Exploring the effect of fluorinated anions on the CO2/N2 separation of supported ionic liquid membranes
Auteurs
A. S. L. Gouveia, L. C. Tome, E. Lozinskaya, A. S. Shaplov, Y. Vygodskii, and I. M. Marrucho
Référence
Physical Chemistry Chemical Physics, vol. 19, no. 42, pp. 28876-28884, 2017
Description
The CO2 and N2 permeation properties of ionic liquids (ILs) based on the 1-ethyl-3-methylimidazolium cation ([C2mim]+) and different fluorinated anions, namely 2,2,2-trifluoromethylsulfonyl-N-cyanoamide ([TFSAM]–), bis(fluorosulfonyl) imide ([FSI]–), nonafluorobutanesulfonate ([C4F9SO3]–), tris(pentafluoroethyl)trifluorophosphate ([FAP]–), and bis(pentafluoroethylsulfonyl)imide ([BETI]–) anions, were measured using supported ionic liquid membranes (SILMs).
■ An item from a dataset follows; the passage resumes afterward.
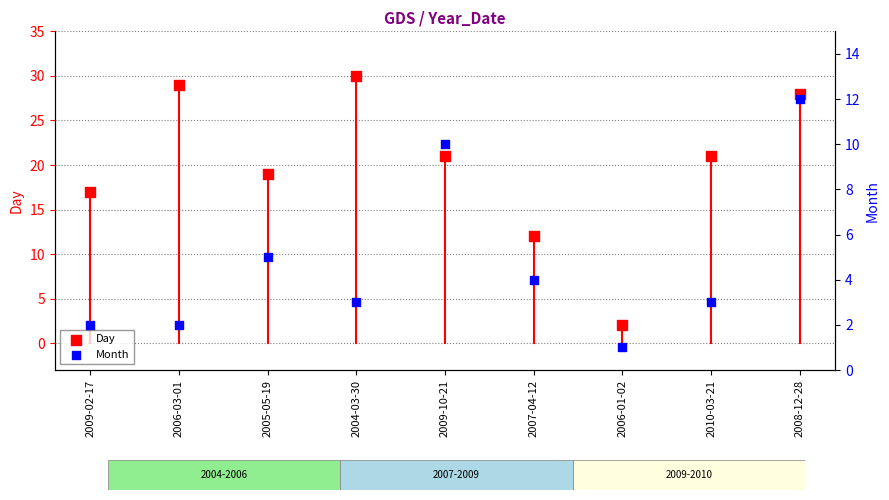

What are all the series names shown in the legend?

Day, Month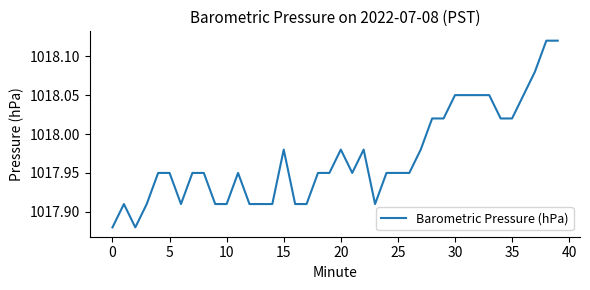

True or false: the data has more than 1 interior local peaks.

True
The results show that pure ILs containing [TFSAM]– and [FSI]– anions present the highest CO2 permeabilities,753 and 843 Barrer, as well as the greatest CO2/N2 permselectivities of 43.9 and 46.1, respectively, ensuing CO2/N2 separation performances on top or above the Robeson 2008 upper bound. The re-design of the [TFSAM]– anion by structural unfolding was investigated through the use of IL mixtures. The gas transport and CO2/N2 separation properties through the pure [C2mim][TFSAM] SILM are compared to those of two different binary IL mixtures containing fluorinated and cyano-functionalized groups in the anions. Although the use of IL mixtures is a promising strategy to tailor gas permeation through SILMs, the pure [C2mim][TFSAM] SILM displays higher CO2 permeability, diffusivity and solubility than those of the selected IL mixtures. Nevertheless, both the prepared mixtures present CO2 separation performances that are on top or above the Robeson plot.